A State Department official is in New Orleans with advice on traveling safely while out of the county. Audiences will include University of New Orleans students and delegates at the AARP convention.
Jim Pettit has worked in consular services over 30 years while stationed in nations as varied as Russia, Taiwan and Mexico. He says that despite the current unrest over an anti-Islamic film made in the U.S., Americans can still travel safely.
“It’s still difficult to say whether this is going to be a long-term phenomenon and, as important, whether this phenomenon is going to affect private-citizen Americans traveling in the region," Pettit said. "To date it has not. To date, it has very much affected our Embassy and Consulate staff.”
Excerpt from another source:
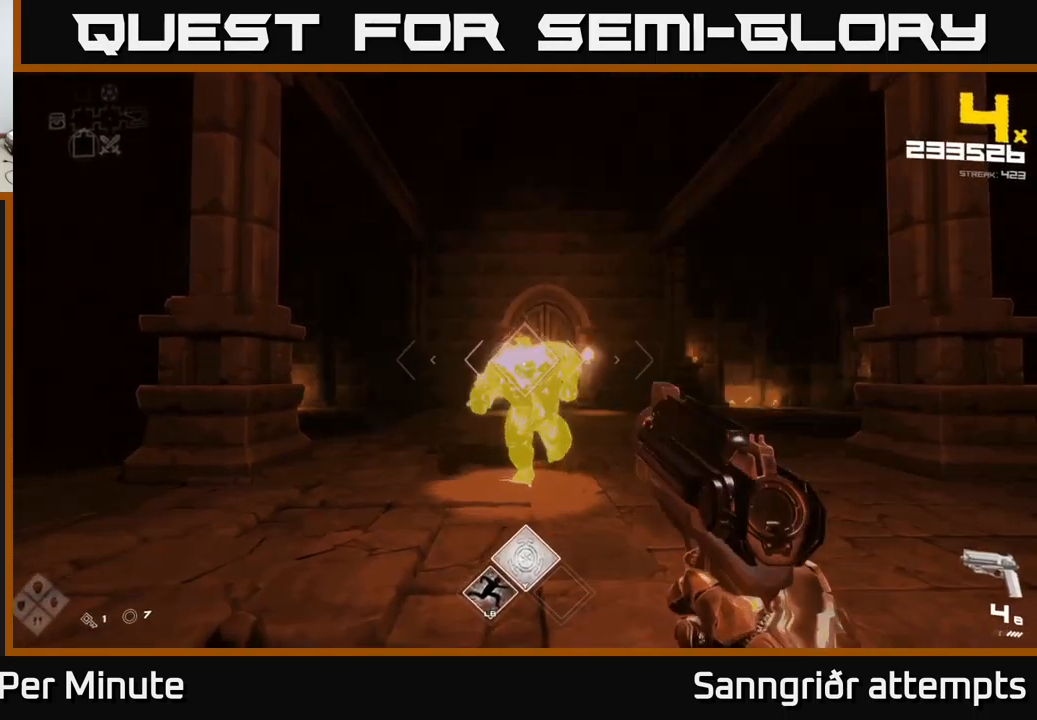
{"buttons": [], "left_stick": "down-left", "right_stick": "right", "events": [[100, "left_stick", "down-left"], [217, "R2", "down"], [267, "left_stick", "center"], [317, "R2", "up"], [384, "right_stick", "right"], [417, "left_stick", "down-left"]]}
In addition to the September 11 killings of four Americans in Libya, some embassies have been the focus of angry demonstrations. But Pettit says in areas away from official U.S. offices, Americans have not been targeted.
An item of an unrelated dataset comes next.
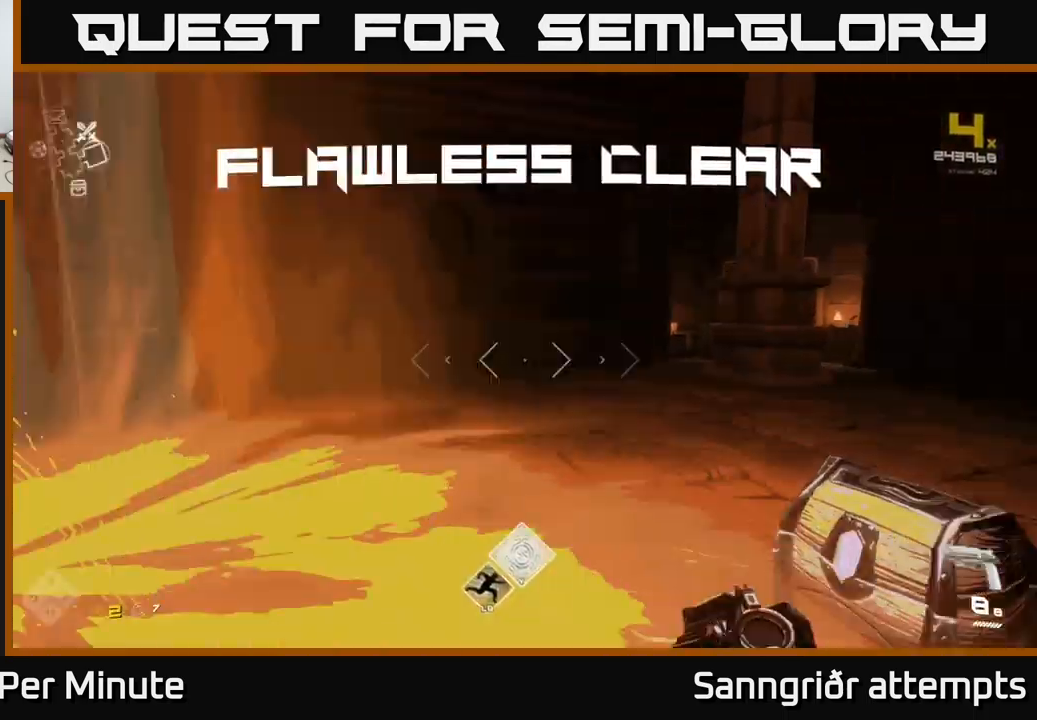
{"buttons": [], "left_stick": "down-left", "right_stick": "center", "events": [[50, "left_stick", "down-right"], [150, "right_stick", "center"], [184, "left_stick", "up"], [217, "X", "down"], [317, "X", "up"], [367, "left_stick", "center"], [500, "left_stick", "down-left"]]}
He says travelers, from college students to retirees, should read State Department assessments available online for each country they plan to visit. He says embassies are available to help if travelers get into trouble — but don’t expect commandos.
“An embassy has a small number of people, relatively speaking," Pettit said. "They simply cannot go out and rescue people individually. They can keep informing them of what’s going on, what we recommend they do. Even in the case of Egypt during the Arab Spring there were still commercial flights."
Pettit says even travelers in the emerging danger tourism market — such as backpacking in Afghanistan — can have a safe and interesting experience. But he recommends being fully informed before any trip.